Catholic Church Might End Charity to Poor Over Contraception Mandate
Cardinal Timothy Dolan, the highest ranking Roman Catholic official in United States, has said that the church faces the dangerous prospect of having to end its services to the poor over the Health and Human Services mandate requiring employers to cover contraception, sterilization and some abortifacient drugs in their health insurance policies.
"If these mandates click in, we're going to find ourselves faced with a terribly difficult decision as to whether or not we can continue to operate. As part of our religion, it's part of our faith that we feed the hungry, that we educate the kids, that we take care of the sick. We'd have to give it up because we're unable to fit the description and the definition of a church given by, guess who? The federal government," Dolan said in a video aired Tuesday by MSNBC on Martin Bashir's program.
Bashir then turned to a panel of commentators asking them to explain how Cardinal Dolan's comments could be justified. The MSNBC host wondered if a compromise could be reached between the Catholic Church wishing to adhere to its beliefs by not allowing artificial birth control methods, while at the same time respecting women's rights to have access to such drugs.

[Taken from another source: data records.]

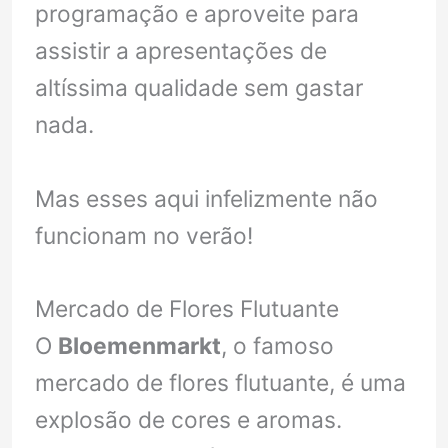
programação e aproveite para
assistir a apresentações de
altíssima qualidade sem gastar
nada.
Mas esses aqui infelizmente não
funcionam no verão!
Mercado de Flores Flutuante
O
Bloemenmarkt
, o famoso
mercado de flores flutuante, é uma
explosão de cores e aromas.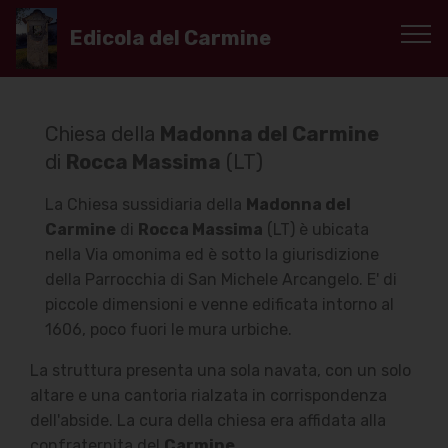
Edicola del Carmine
Chiesa della
Madonna del Carmine
di
Rocca Massima
(LT)
La Chiesa sussidiaria della
Madonna del
Carmine
di
Rocca Massima
(LT) è ubicata
nella Via omonima ed è sotto la giurisdizione
della Parrocchia di San Michele Arcangelo. E' di
piccole dimensioni e venne edificata intorno al
1606, poco fuori le mura urbiche.
La struttura presenta una sola navata, con un solo
altare e una cantoria rialzata in corrispondenza
dell'abside. La cura della chiesa era affidata alla
confraternita del
Carmine
.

"Clearly they're not interested in compromise," offered Jonathan Capehart, an MSNBC contributor. "They're interested in maintaining and safeguarding what they view as their beliefs, their teachings, and, you know, for a group of people who constantly, you know, talk about religious freedom, it's always their freedom to practice their religion as they see it, and anyone else who wants to practice their beliefs and their religion, well, sorry, you're out of luck. If you don't fit in our box, you know, we don't care."
The discussion on Dolan's remarks comes only a day after 43 Catholic agencies filed lawsuits in 12 separate federal courts on Monday, May 21.
"We have tried negotiation with the administration and legislation with the Congress – and we'll keep at it – but there's still no fix," Dolan, who is also president of the U.S. Conference of Catholic Bishops, expressed in a statement on the issue. "Time is running out, and our valuable ministries and fundamental rights hang in the balance, so we have to resort to the courts now."
"It is also a compelling display of the unity of the Church in defense of religious liberty. It's also a great show of the diversity of the Church's ministries that serve the common good and that are jeopardized by the mandate – ministries to the poor, the sick, and the uneducated, to people of any faith or no faith at all," the Cardinal added in the statement, again hinting that services to the poor might be in jeopardy if the HHS mandate is not repealed.
Cardinal Dolan also said that it is possible the Obama administration does not fully understand the consequences and the conflict the issue has created between Catholic institutions and the federal law.
"I worry that members of [Obama's] administration might not particularly understand our horror at the restricted nature of the exemption that they're giving us, that for the first time we can remember, a bureau of the federal government seems to be radically intruding on what the term of a church is," Dolan explained.